A round-up of tpday's other business news in brief ...
Deadline extended in ICG buyout
The bidder for Irish Ferries’ parent company has won an extension to the deadline for making its offer, as funding for the deal is taking longer than expected to finalise.
The Moonduster consortium and Eamon Rothwell had until the close of business yesterday to make an offer for stockmarket-listed ferry operator, Irish Continental Group (ICG).
But the Irish Stock Exchange takeover panel, which regulates buyouts and mergers on the market, yesterday extended the deadline to 5pm on April 29th.
Sixth Tysabri patient gets brain infection
A sixth patient taking the multiple sclerosis drug Tysabri has developed a potentially deadly brain infection since the drug was reintroduced onto the market in July 2006.
Biogen Idec, which partners Irish drug firm Elan in the Tysabri project, announced the news late on Friday on its website, saying the case was confirmed on April 15th.
Biogen has said it does not plan to announce each new case of progressive multifocal leukoencephalopathy, or PML, except as a weekly update on its website.
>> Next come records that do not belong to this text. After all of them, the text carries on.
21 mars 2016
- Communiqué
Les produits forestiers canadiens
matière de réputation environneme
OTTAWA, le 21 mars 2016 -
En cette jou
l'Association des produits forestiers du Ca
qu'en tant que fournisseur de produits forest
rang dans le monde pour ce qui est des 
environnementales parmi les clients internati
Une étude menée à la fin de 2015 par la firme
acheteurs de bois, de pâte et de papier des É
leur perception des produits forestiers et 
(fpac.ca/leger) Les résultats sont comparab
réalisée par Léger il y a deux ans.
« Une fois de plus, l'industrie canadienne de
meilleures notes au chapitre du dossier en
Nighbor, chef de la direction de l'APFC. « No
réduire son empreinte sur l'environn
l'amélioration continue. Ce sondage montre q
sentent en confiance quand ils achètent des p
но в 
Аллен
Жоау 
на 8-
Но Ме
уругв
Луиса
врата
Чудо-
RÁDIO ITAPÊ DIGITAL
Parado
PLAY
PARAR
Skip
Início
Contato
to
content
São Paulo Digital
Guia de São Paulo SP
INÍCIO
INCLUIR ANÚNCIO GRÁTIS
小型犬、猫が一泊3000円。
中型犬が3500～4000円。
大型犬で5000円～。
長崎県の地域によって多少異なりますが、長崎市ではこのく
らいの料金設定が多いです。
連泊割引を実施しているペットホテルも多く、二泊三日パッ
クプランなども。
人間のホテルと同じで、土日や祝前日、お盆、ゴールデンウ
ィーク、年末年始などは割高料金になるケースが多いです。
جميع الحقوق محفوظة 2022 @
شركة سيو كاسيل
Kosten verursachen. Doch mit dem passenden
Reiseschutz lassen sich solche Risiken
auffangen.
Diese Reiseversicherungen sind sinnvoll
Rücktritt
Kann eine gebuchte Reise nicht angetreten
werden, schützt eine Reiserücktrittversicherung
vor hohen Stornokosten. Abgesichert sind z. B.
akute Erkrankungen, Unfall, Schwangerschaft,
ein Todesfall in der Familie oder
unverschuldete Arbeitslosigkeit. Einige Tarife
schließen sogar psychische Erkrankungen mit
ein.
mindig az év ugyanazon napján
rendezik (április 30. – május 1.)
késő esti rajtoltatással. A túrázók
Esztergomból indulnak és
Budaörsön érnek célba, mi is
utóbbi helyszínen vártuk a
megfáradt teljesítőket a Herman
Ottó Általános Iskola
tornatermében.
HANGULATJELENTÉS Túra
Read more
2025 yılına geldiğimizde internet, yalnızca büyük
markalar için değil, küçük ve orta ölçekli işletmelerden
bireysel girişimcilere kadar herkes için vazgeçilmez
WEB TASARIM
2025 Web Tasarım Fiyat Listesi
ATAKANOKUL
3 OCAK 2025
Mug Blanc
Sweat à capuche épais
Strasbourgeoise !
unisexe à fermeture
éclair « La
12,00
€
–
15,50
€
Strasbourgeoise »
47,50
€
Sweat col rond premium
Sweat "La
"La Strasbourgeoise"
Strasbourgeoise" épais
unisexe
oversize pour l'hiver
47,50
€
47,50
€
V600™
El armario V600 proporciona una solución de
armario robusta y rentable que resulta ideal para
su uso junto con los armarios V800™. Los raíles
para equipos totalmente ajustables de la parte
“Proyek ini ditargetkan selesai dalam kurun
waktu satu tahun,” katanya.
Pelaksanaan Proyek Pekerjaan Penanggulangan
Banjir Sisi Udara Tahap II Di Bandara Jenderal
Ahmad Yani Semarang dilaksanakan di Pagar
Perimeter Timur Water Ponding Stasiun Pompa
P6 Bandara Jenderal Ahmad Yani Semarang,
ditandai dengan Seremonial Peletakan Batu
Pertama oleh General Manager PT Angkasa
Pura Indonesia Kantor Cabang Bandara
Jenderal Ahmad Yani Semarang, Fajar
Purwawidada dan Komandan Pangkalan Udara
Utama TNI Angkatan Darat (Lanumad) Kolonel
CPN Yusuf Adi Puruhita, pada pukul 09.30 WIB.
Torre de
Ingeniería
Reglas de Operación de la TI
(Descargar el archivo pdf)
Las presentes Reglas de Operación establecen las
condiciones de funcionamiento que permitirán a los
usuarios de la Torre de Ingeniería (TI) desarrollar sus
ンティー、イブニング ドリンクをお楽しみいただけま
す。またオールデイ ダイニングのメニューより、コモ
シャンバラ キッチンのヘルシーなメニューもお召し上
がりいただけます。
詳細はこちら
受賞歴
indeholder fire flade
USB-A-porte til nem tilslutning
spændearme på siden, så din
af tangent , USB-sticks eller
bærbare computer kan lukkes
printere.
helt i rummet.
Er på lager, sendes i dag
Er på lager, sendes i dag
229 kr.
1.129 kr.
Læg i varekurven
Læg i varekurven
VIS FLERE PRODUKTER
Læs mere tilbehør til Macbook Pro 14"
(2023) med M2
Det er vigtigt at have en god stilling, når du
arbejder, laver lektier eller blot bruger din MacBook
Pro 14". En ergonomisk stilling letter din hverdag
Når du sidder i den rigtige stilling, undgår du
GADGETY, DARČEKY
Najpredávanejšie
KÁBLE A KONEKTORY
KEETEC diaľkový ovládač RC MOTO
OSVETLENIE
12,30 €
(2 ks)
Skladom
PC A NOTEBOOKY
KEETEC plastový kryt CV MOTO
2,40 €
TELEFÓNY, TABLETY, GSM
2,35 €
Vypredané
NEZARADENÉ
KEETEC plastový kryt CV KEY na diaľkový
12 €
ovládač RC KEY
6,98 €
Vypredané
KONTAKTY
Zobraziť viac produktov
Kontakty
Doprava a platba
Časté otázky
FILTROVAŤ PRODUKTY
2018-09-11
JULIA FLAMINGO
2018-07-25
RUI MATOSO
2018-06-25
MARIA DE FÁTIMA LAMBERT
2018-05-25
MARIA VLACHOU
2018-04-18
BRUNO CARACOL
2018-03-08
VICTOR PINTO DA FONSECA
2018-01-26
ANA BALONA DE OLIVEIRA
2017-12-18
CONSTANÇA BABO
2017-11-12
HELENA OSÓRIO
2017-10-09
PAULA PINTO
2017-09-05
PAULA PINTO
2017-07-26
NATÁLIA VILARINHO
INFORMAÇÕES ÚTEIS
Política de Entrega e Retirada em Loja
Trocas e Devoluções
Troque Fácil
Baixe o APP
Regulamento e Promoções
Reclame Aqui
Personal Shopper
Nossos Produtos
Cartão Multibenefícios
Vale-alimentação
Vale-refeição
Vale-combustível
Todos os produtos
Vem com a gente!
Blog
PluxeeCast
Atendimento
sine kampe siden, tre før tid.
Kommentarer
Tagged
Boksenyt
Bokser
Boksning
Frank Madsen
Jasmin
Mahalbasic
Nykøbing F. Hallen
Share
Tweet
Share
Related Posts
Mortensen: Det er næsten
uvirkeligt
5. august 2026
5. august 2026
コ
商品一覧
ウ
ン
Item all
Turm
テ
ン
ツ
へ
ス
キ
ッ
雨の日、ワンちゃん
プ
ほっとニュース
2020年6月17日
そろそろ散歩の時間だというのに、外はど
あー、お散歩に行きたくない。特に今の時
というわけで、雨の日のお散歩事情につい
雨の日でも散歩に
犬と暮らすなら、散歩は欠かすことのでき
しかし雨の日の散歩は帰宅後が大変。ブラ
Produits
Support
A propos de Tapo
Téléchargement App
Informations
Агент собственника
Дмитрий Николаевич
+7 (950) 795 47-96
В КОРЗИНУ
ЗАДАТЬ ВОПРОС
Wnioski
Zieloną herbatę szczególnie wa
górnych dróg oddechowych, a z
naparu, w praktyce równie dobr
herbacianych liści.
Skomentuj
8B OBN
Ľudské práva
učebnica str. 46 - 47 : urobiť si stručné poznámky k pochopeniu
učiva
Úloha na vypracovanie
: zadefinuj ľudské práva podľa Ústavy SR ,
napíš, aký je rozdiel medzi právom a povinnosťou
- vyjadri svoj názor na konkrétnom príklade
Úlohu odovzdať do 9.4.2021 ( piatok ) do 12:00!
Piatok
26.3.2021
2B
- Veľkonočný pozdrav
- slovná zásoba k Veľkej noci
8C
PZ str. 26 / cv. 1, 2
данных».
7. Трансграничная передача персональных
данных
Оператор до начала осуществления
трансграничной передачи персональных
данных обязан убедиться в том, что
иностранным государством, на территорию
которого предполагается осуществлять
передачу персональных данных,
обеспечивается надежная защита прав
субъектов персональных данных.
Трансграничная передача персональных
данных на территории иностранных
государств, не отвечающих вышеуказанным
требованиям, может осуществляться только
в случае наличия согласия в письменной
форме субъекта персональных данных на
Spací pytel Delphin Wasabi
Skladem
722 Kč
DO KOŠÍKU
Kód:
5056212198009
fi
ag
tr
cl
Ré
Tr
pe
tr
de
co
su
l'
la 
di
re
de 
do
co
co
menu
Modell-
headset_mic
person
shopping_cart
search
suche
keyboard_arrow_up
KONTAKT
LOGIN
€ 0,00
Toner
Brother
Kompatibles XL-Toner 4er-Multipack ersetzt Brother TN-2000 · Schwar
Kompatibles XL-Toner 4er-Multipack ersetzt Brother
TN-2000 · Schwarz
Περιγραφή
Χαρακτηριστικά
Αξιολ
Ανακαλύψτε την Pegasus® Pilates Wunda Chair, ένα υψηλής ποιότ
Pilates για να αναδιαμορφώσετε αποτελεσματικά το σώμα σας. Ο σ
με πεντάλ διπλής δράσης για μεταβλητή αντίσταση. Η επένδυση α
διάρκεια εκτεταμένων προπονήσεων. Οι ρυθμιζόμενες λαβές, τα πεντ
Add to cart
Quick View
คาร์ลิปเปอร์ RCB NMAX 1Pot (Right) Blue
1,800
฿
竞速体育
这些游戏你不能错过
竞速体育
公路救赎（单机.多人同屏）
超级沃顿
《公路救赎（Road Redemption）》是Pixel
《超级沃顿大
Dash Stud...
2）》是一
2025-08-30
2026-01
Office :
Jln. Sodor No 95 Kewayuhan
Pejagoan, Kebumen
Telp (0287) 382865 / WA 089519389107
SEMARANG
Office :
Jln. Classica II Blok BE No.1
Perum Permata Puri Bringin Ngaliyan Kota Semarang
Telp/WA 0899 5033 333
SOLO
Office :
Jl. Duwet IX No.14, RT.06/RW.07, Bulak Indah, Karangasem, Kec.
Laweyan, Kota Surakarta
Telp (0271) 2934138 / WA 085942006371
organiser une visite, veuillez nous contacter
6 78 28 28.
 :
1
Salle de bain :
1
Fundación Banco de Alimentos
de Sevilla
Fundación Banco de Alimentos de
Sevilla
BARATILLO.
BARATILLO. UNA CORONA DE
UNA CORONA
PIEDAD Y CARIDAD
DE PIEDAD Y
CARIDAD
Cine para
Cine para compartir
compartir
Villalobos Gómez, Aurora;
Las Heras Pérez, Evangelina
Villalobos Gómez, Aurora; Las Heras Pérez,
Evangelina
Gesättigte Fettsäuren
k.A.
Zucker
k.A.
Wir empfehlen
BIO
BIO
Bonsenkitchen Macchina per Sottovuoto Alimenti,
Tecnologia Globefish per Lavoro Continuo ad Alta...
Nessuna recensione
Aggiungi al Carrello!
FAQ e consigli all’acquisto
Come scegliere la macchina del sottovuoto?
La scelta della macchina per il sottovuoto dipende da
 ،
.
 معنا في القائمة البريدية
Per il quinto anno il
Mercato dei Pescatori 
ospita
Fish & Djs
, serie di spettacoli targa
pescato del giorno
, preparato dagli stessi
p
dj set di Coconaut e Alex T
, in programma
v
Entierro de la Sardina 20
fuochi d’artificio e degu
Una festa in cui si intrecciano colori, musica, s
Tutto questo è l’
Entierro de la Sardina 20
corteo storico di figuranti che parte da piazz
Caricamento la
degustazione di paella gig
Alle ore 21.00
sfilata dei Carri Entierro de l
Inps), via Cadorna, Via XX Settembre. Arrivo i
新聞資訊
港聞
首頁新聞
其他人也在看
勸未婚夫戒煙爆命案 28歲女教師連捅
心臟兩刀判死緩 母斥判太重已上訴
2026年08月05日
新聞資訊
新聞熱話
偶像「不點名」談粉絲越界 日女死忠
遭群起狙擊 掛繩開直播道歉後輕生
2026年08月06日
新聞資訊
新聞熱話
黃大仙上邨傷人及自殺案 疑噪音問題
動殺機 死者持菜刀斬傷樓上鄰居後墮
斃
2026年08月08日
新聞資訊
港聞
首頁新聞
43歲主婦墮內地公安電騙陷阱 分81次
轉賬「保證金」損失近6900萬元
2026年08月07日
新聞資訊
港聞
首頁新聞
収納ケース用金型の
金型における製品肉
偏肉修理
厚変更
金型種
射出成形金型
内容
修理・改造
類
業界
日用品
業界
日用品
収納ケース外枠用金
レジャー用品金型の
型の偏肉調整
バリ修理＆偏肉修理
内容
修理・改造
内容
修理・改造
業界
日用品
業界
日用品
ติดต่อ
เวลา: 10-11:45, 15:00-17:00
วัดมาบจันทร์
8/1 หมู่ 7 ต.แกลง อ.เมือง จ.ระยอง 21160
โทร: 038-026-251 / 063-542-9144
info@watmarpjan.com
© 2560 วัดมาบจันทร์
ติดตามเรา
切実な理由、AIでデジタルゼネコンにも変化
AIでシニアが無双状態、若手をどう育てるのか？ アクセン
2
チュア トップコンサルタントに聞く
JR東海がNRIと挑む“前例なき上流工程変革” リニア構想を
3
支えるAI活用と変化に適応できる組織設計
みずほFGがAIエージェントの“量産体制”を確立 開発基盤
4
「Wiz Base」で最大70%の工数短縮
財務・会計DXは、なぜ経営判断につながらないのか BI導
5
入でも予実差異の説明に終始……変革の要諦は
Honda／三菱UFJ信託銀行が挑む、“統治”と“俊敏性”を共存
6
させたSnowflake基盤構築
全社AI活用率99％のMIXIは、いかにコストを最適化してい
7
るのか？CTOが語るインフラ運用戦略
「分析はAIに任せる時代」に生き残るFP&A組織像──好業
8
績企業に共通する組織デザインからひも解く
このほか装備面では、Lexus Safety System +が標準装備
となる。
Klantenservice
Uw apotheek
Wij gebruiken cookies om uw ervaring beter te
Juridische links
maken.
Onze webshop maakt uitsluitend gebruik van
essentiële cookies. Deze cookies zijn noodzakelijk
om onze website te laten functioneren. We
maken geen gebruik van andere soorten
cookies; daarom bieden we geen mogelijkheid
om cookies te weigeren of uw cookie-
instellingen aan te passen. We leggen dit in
Even so, the confirmation occurred a day before Biogen’s first-quarter earnings conference call, and some analysts questioned why the company did not mention it. – (Bloomberg)
AIB employees reject pay freeze
AIB employees have rejected a series of proposed changes in pay and pension entitlements and their union has referred the matter to third party mediators.
Their union, the Irish Bank Officials’ Association (IBOA), said the bank’s proposals, including a two-year pay freeze, a 5 per cent contribution from staff on a defined benefit pension and changes in the calculation of pension entitlements, had been rejected.
“The outcome of the ballot reflects the deep sense of upset and anger among staff at the bank’s opportunistic proposals,” said the IBOA’s general secretary Larry Broderick.
US banks locate €4bn fund in Ireland
A joint initiative between Bank of America, Merrill Lynch, Goldman Sachs and Morgan Stanley has chosen Ireland to locate a fund of up to €4 billion in stock exchange products designed to allow investors to trade baskets or indices of equities and commodities.
Source has launched 13 exchanged-traded funds (ETFs) and 22 exchange-traded commodities (ETC), and selected Ireland to domicile its fund. Bank of Ireland Securities Services is the funds’ administrator, while Dublin law firm Maples and Calder are the lawyers to the fund.